Closed gunns2 closed 7 months ago
Hi Sophie,
Thank you for reaching out and for using our software! While I'm not familiar with the detailed structure of the Hail .bgz format, I can provide information about the plink binary4 file format, which is relatively straightforward. In the plink binary4 format, each number in a "full" LD matrix is stored using 4 bytes as it stored in memory.

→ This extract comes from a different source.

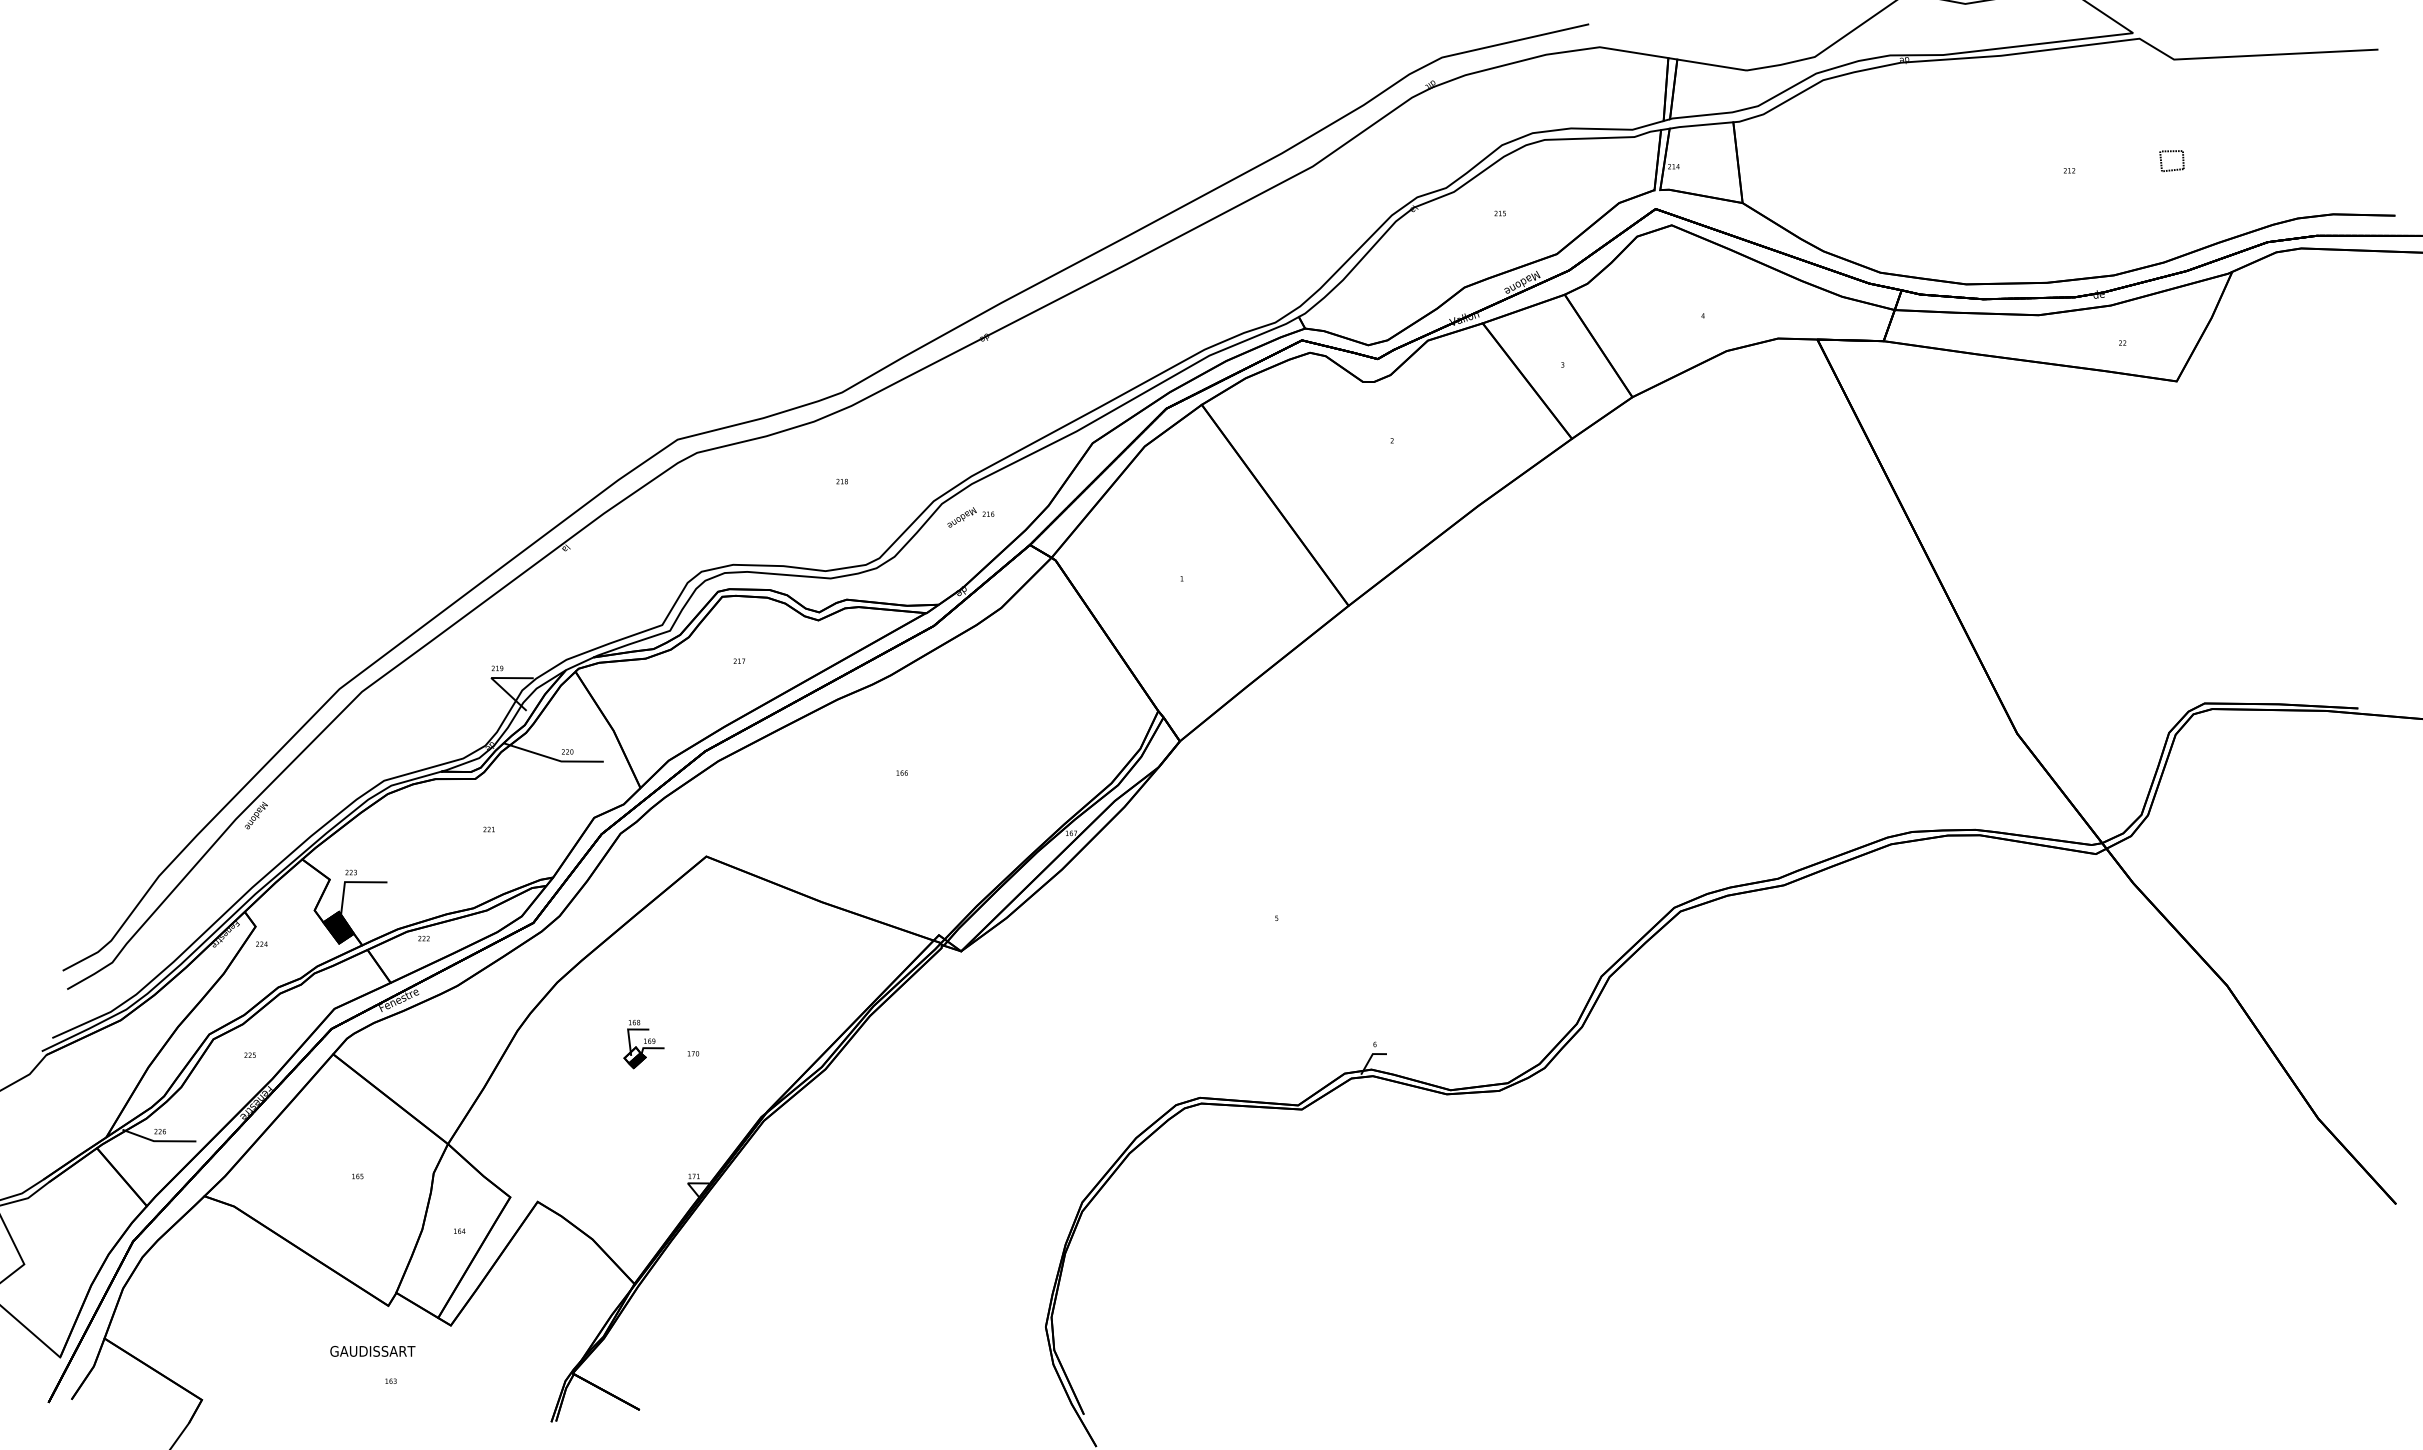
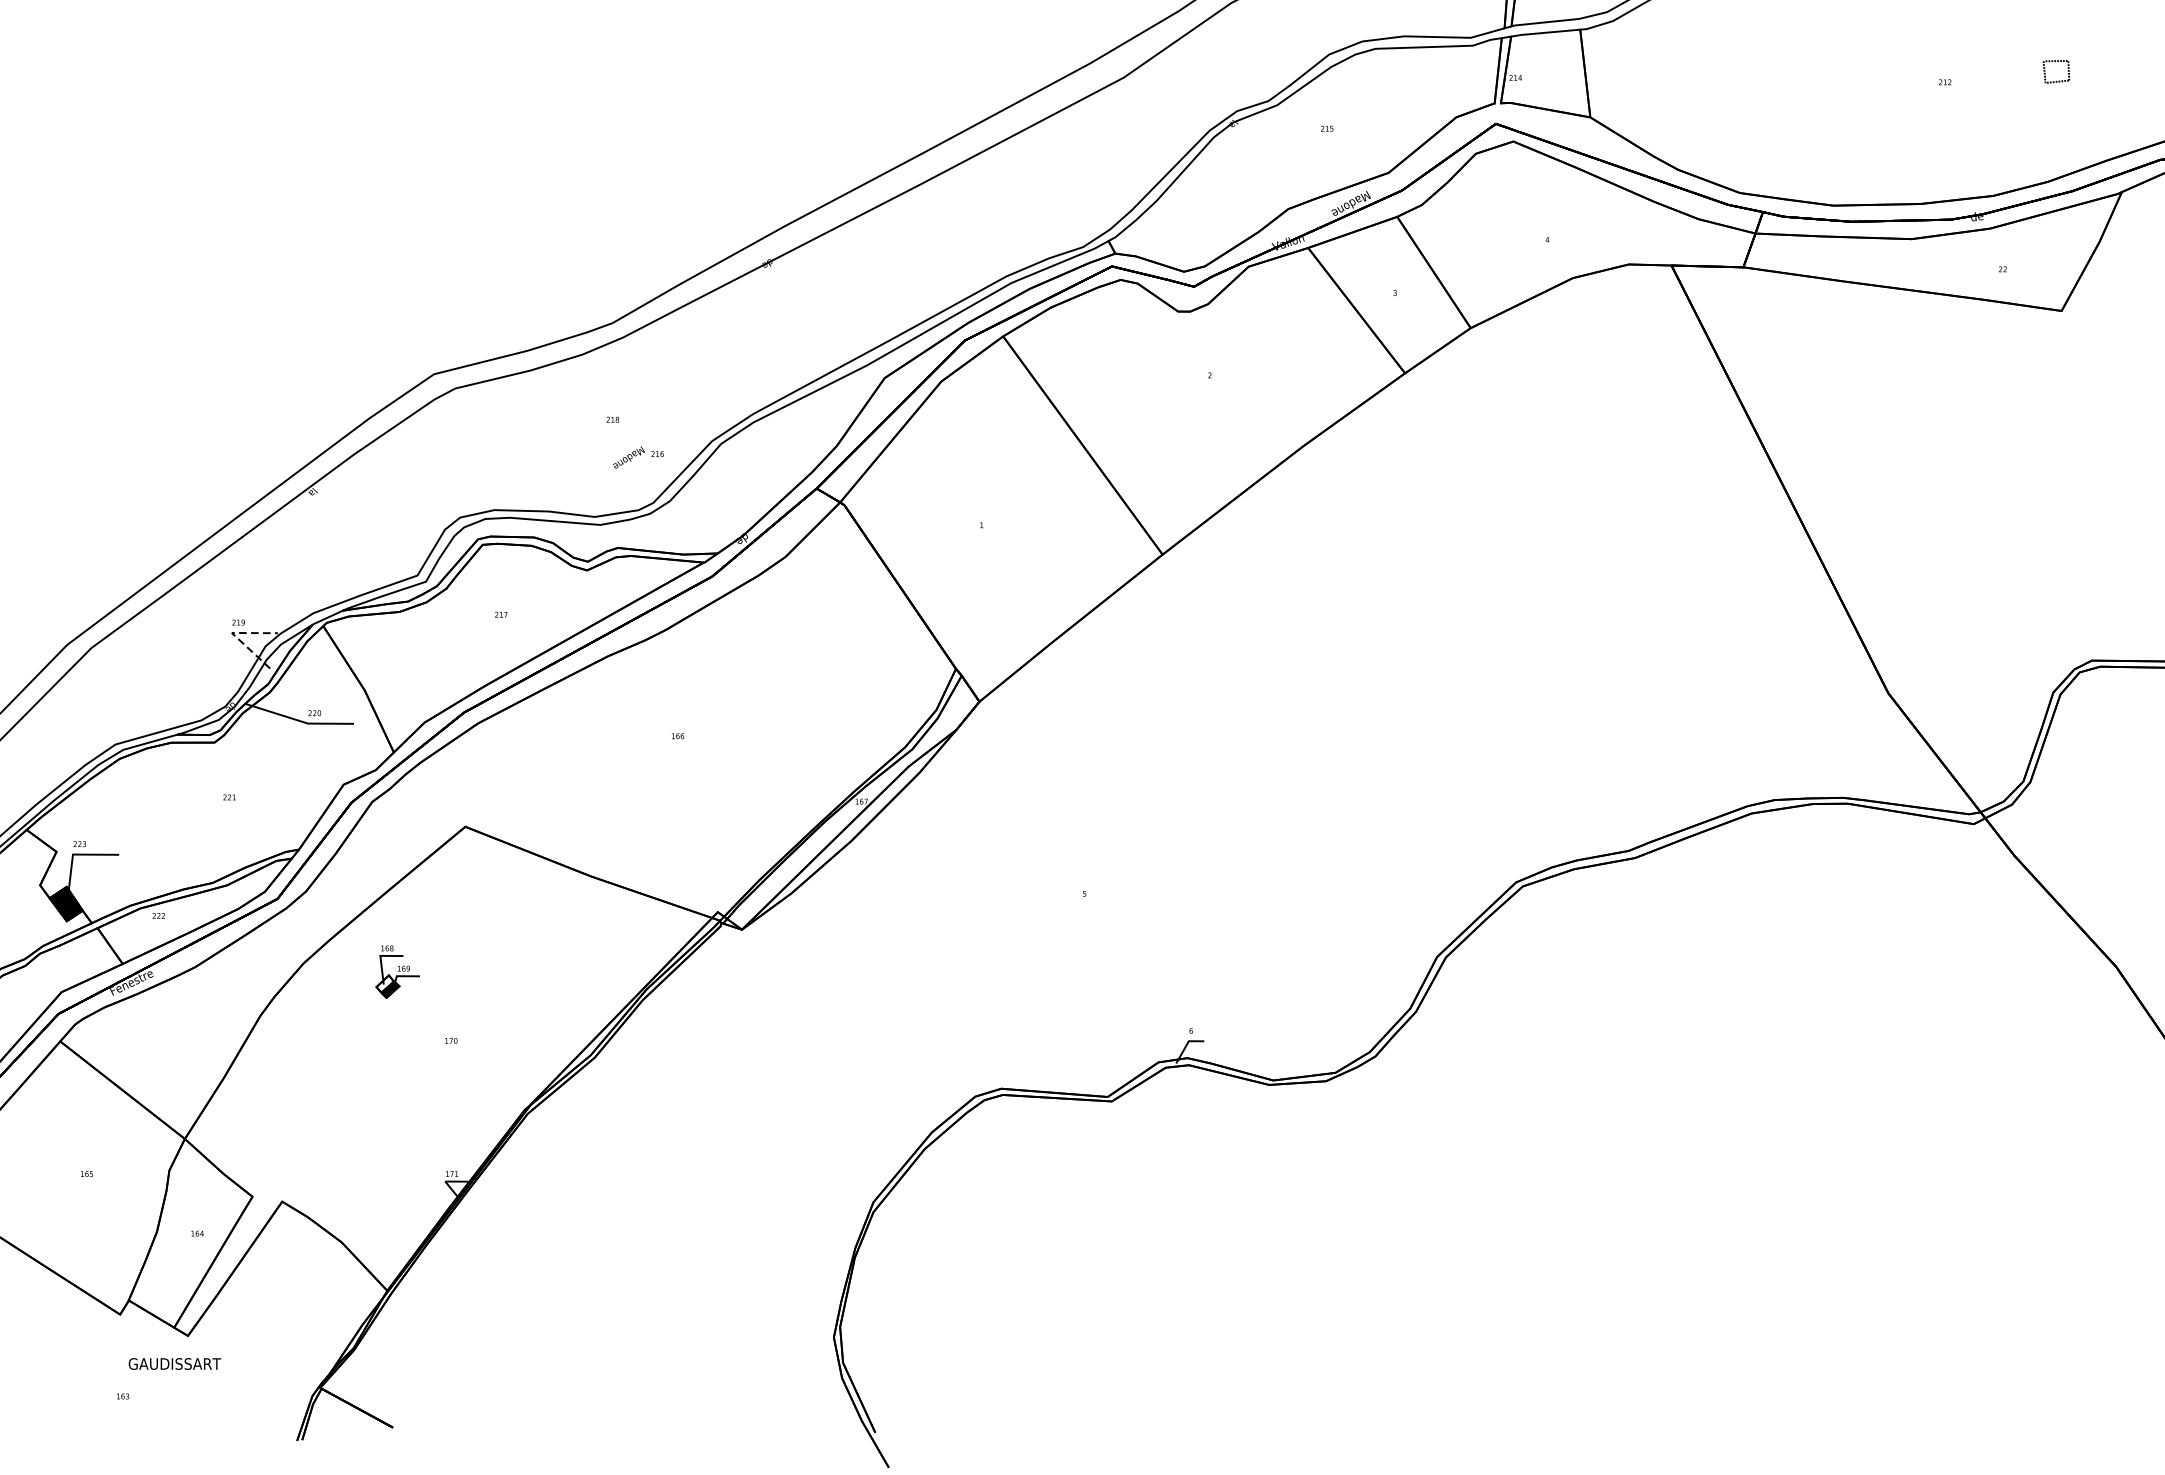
text: (970, 517) -> (638, 457), moved
line: (492, 679) -> (233, 634), solid -> dashed
part: (643, 1044) -> (397, 972), moved
text: (372, 1351) -> (174, 1364), moved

I've uploaded a C++ script for converting a "full" LD matrix to the binary4 format. You can find it here: utilities/convert2bin.cpp
Once compiled, you can use it as follows:
zcat $path_to_the_gz_full_LD_matrix | ./convert2bin $path_to_the_output_file
If you have any further questions or need assistance, please feel free to ask. I'm here to help!
My best
Kai Yuan
Hi,
This worked great, thank you so much!
Sophie
Hello,
Thanks so much for another great stat gen package! I'm hoping to run SuSiEx with LD reference taken from the UKBB LD block matrices, which are precomputed. I already have LD matrices for the loci I want to analyze in regular text format, as well as the upper triangular hail .bgz format. I think what makes the most sense is to try to convert the LD files that I have into the same format as the plink binary4 files that SuSiEx utilizes.
Do you have any insight into how these binary4 files are formatted and how to best go about converting? This seems like it should be possible but I'm running into some issues trying to figure out how to convert the files.
thanks so much!
Sophie